(Data extracted from a collection)
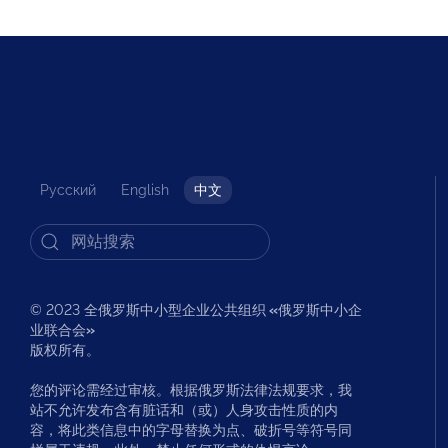
Русский
English
中文
© 2023 全俄罗斯中小型企业公共组织
«
俄罗斯中小企
业联合会
»
版权所有。
您的评论需经过审核。根据俄罗斯法律法规要求，我
站不允许发布含有脏话和（或）人身攻击性质的内
容，将此类信息中的字母替换为点、破折号等符号同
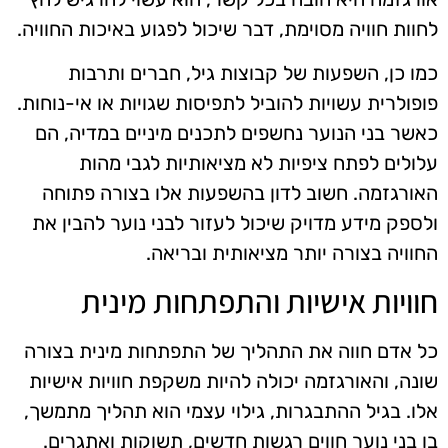
לחוות חוויה מסוימת, דבר שיכול לפגוע באיכות החוויה.
כמו כן, השפעות של קבוצות גיל, חברים ותרבות
פופולרית עשויות להוביל לתפיסות שגויות או אי-נוחות.
כאשר בני הנוער נחשפים לתכנים מיניים במדיה, הם
עלולים לפתח ציפיות לא מציאותיות לגבי מהות
האורגזמה. חשוב לדון בהשפעות אלו בצורה פתוחה
ולספק מידע מדויק שיכול לעזור לבני נוער להבין את
החוויה בצורה יותר מציאותית ובריאה.
חוויות אישיות והתפתחות מינית
כל אדם חווה את התהליך של התפתחות מינית בצורה
שונה, והאורגזמה יכולה להיות משקפת חוויות אישיות
אלו. בגיל ההתבגרות, גילוי עצמי הוא תהליך מתמשך,
בו בני נוער חווים רגשות חדשים, תשוקות ואתגרים.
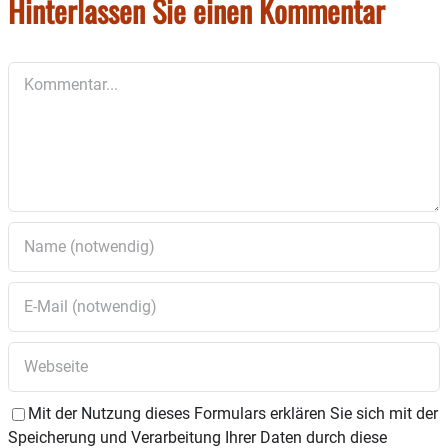
Hinterlassen Sie einen Kommentar
Kommentar
Mit der Nutzung dieses Formulars erklären Sie sich mit der
Speicherung und Verarbeitung Ihrer Daten durch diese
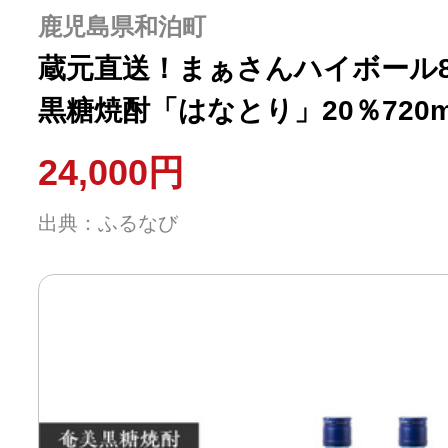
ふるさと納税の基礎知識
鹿児島県和泊町
蔵元直送！まぁさんハイボール8％
10秒ぴったり診断
黒糖焼酎「はなとり」20％720m
（Ocean） W025-043u ウ
自治体直営サイト特集
24,000円
出典：ふるなび
はじめるバイブルとは
よくあるご質問
問い合わせ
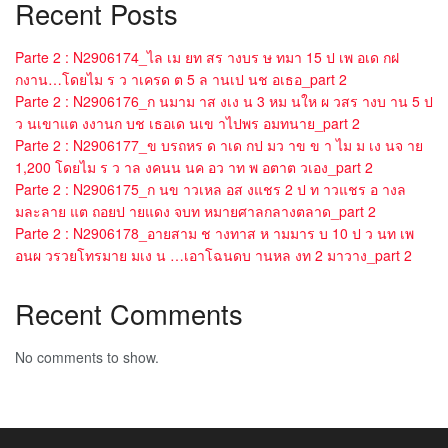
Recent Posts
Parte 2 : N2906174_ไล เม ยท สร างบร ษ ทมา 15 ป เพ อเด กฝ
กงาน…โดยไม ร ว าเครด ต 5 ล านเป นช อเธอ_part 2
Parte 2 : N2906176_ก นมาม าส งเง น 3 หม นให ผ วสร างบ าน 5 ป
ว นเขาแต งงานก บช เธอเด นเข าไปพร อมทนาย_part 2
Parte 2 : N2906177_ข บรถหร ด าเด กป มว าข ข า ไม ม เง นจ าย
1,200 โดยไม ร ว าล งคนน นค อว าท พ อตาต วเอง_part 2
Parte 2 : N2906175_ก นข าวเหล อส งแชร 2 ป ท าวแชร อ างล
มละลาย แต ถอยป ายแดง จบท หมายศาลกลางตลาด_part 2
Parte 2 : N2906178_อายสาม ช างทาส ห ามมาร บ 10 ป ว นท เพ
อนผ วรวยโทรมาย มเง น …เอาโฉนดบ านหล งท 2 มาวาง_part 2
Recent Comments
No comments to show.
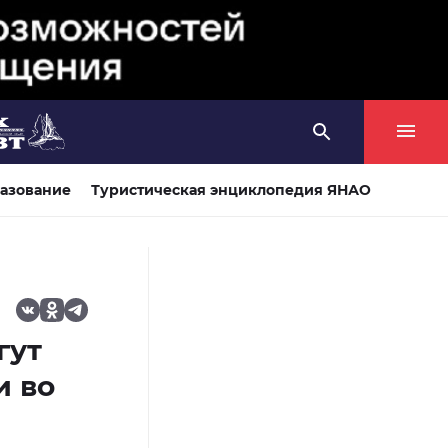
азование
Туристическая энциклопедия ЯНАО
гут
и во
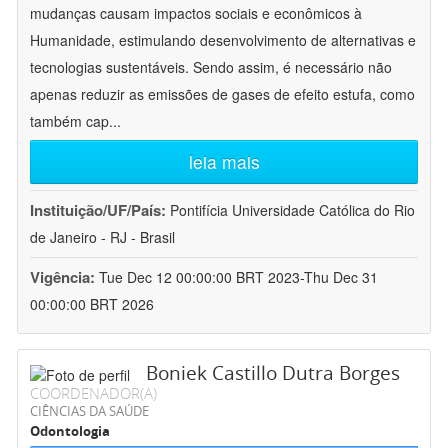
mudanças causam impactos sociais e econômicos à
Humanidade, estimulando desenvolvimento de alternativas e
tecnologias sustentáveis. Sendo assim, é necessário não
apenas reduzir as emissões de gases de efeito estufa, como
também cap
...
leia mais
Instituição/UF/País:
Pontifícia Universidade Católica do Rio
de Janeiro - RJ - Brasil
Vigência:
Tue Dec 12 00:00:00 BRT 2023-Thu Dec 31
00:00:00 BRT 2026
Boniek Castillo Dutra Borges
COORDENADOR(A)
CIÊNCIAS DA SAÚDE
Odontologia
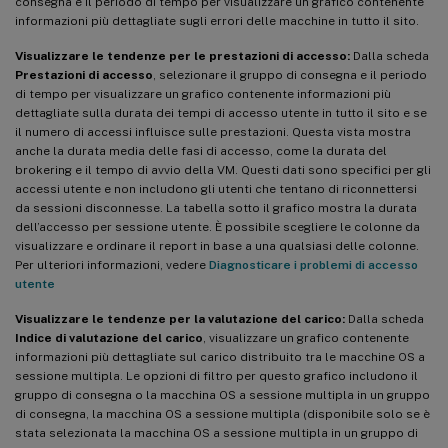
consegna e il periodo di tempo per visualizzare un grafico contenente
informazioni più dettagliate sugli errori delle macchine in tutto il sito.
Visualizzare le tendenze per le prestazioni di accesso:
Dalla scheda
Prestazioni di accesso
, selezionare il gruppo di consegna e il periodo
di tempo per visualizzare un grafico contenente informazioni più
dettagliate sulla durata dei tempi di accesso utente in tutto il sito e se
il numero di accessi influisce sulle prestazioni. Questa vista mostra
anche la durata media delle fasi di accesso, come la durata del
brokering e il tempo di avvio della VM. Questi dati sono specifici per gli
accessi utente e non includono gli utenti che tentano di riconnettersi
da sessioni disconnesse. La tabella sotto il grafico mostra la durata
dell’accesso per sessione utente. È possibile scegliere le colonne da
visualizzare e ordinare il report in base a una qualsiasi delle colonne.
Per ulteriori informazioni, vedere
Diagnosticare i problemi di accesso
utente
Visualizzare le tendenze per la valutazione del carico:
Dalla scheda
Indice di valutazione del carico
, visualizzare un grafico contenente
informazioni più dettagliate sul carico distribuito tra le macchine OS a
sessione multipla. Le opzioni di filtro per questo grafico includono il
gruppo di consegna o la macchina OS a sessione multipla in un gruppo
di consegna, la macchina OS a sessione multipla (disponibile solo se è
stata selezionata la macchina OS a sessione multipla in un gruppo di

> [WHAT TO PRODUCE]
Repeat the records above word for word, keeping no pictures in the copy.

> [WRITTEN ANSWER]
Русский
English
中文
© 2023 全俄罗斯中小型企业公共组织
«
俄罗斯中小企
业联合会
»
版权所有。
您的评论需经过审核。根据俄罗斯法律法规要求，我
站不允许发布含有脏话和（或）人身攻击性质的内
容，将此类信息中的字母替换为点、破折号等符号同
לחוות חוויה מסוימת, דבר שיכול לפגוע באיכות החוויה.
כמו כן, השפעות של קבוצות גיל, חברים ותרבות
פופולרית עשויות להוביל לתפיסות שגויות או אי-נוחות.
כאשר בני הנוער נחשפים לתכנים מיניים במדיה, הם
עלולים לפתח ציפיות לא מציאותיות לגבי מהות
האורגזמה. חשוב לדון בהשפעות אלו בצורה פתוחה
ולספק מידע מדויק שיכול לעזור לבני נוער להבין את
החוויה בצורה יותר מציאותית ובריאה.
חוויות אישיות והתפתחות מינית
כל אדם חווה את התהליך של התפתחות מינית בצורה
שונה, והאורגזמה יכולה להיות משקפת חוויות אישיות
אלו. בגיל ההתבגרות, גילוי עצמי הוא תהליך מתמשך,
בו בני נוער חווים רגשות חדשים, תשוקות ואתגרים.
Hinterlassen Sie einen Kommentar
Kommentar
Mit der Nutzung dieses Formulars erklären Sie sich mit der
Speicherung und Verarbeitung Ihrer Daten durch diese
ふるさと納税の基礎知識
鹿児島県和泊町
蔵元直送！まぁさんハイボール8％
10秒ぴったり診断
黒糖焼酎「はなとり」20％720m
（Ocean） W025-043u ウ
自治体直営サイト特集
24,000円
出典：ふるなび
はじめるバイブルとは
よくあるご質問
問い合わせ
Recent Posts
Parte 2 : N2906174_ไล เม ยท สร างบร ษ ทมา 15 ป เพ อเด กฝ
กงาน…โดยไม ร ว าเครด ต 5 ล านเป นช อเธอ_part 2
Parte 2 : N2906176_ก นมาม าส งเง น 3 หม นให ผ วสร างบ าน 5 ป
ว นเขาแต งงานก บช เธอเด นเข าไปพร อมทนาย_part 2
Parte 2 : N2906177_ข บรถหร ด าเด กป มว าข ข า ไม ม เง นจ าย
1,200 โดยไม ร ว าล งคนน นค อว าท พ อตาต วเอง_part 2
Parte 2 : N2906175_ก นข าวเหล อส งแชร 2 ป ท าวแชร อ างล
มละลาย แต ถอยป ายแดง จบท หมายศาลกลางตลาด_part 2
Parte 2 : N2906178_อายสาม ช างทาส ห ามมาร บ 10 ป ว นท เพ
อนผ วรวยโทรมาย มเง น …เอาโฉนดบ านหล งท 2 มาวาง_part 2
Recent Comments
No comments to show.
азование
Туристическая энциклопедия ЯНАО
гут
и во
mudanças causam impactos sociais e econômicos à
Humanidade, estimulando desenvolvimento de alternativas e
tecnologias sustentáveis. Sendo assim, é necessário não
apenas reduzir as emissões de gases de efeito estufa, como
também cap
...
leia mais
Instituição/UF/País:
Pontifícia Universidade Católica do Rio
de Janeiro - RJ - Brasil
Vigência:
Tue Dec 12 00:00:00 BRT 2023-Thu Dec 31
00:00:00 BRT 2026
Boniek Castillo Dutra Borges
COORDENADOR(A)
CIÊNCIAS DA SAÚDE
Odontologia
consegna e il periodo di tempo per visualizzare un grafico contenente
informazioni più dettagliate sugli errori delle macchine in tutto il sito.
Visualizzare le tendenze per le prestazioni di accesso:
Dalla scheda
Prestazioni di accesso
, selezionare il gruppo di consegna e il periodo
di tempo per visualizzare un grafico contenente informazioni più
dettagliate sulla durata dei tempi di accesso utente in tutto il sito e se
il numero di accessi influisce sulle prestazioni. Questa vista mostra
anche la durata media delle fasi di accesso, come la durata del
brokering e il tempo di avvio della VM. Questi dati sono specifici per gli
accessi utente e non includono gli utenti che tentano di riconnettersi
da sessioni disconnesse. La tabella sotto il grafico mostra la durata
dell’accesso per sessione utente. È possibile scegliere le colonne da
visualizzare e ordinare il report in base a una qualsiasi delle colonne.
Per ulteriori informazioni, vedere
Diagnosticare i problemi di accesso
utente
Visualizzare le tendenze per la valutazione del carico:
Dalla scheda
Indice di valutazione del carico
, visualizzare un grafico contenente
informazioni più dettagliate sul carico distribuito tra le macchine OS a
sessione multipla. Le opzioni di filtro per questo grafico includono il
gruppo di consegna o la macchina OS a sessione multipla in un gruppo
di consegna, la macchina OS a sessione multipla (disponibile solo se è
stata selezionata la macchina OS a sessione multipla in un gruppo di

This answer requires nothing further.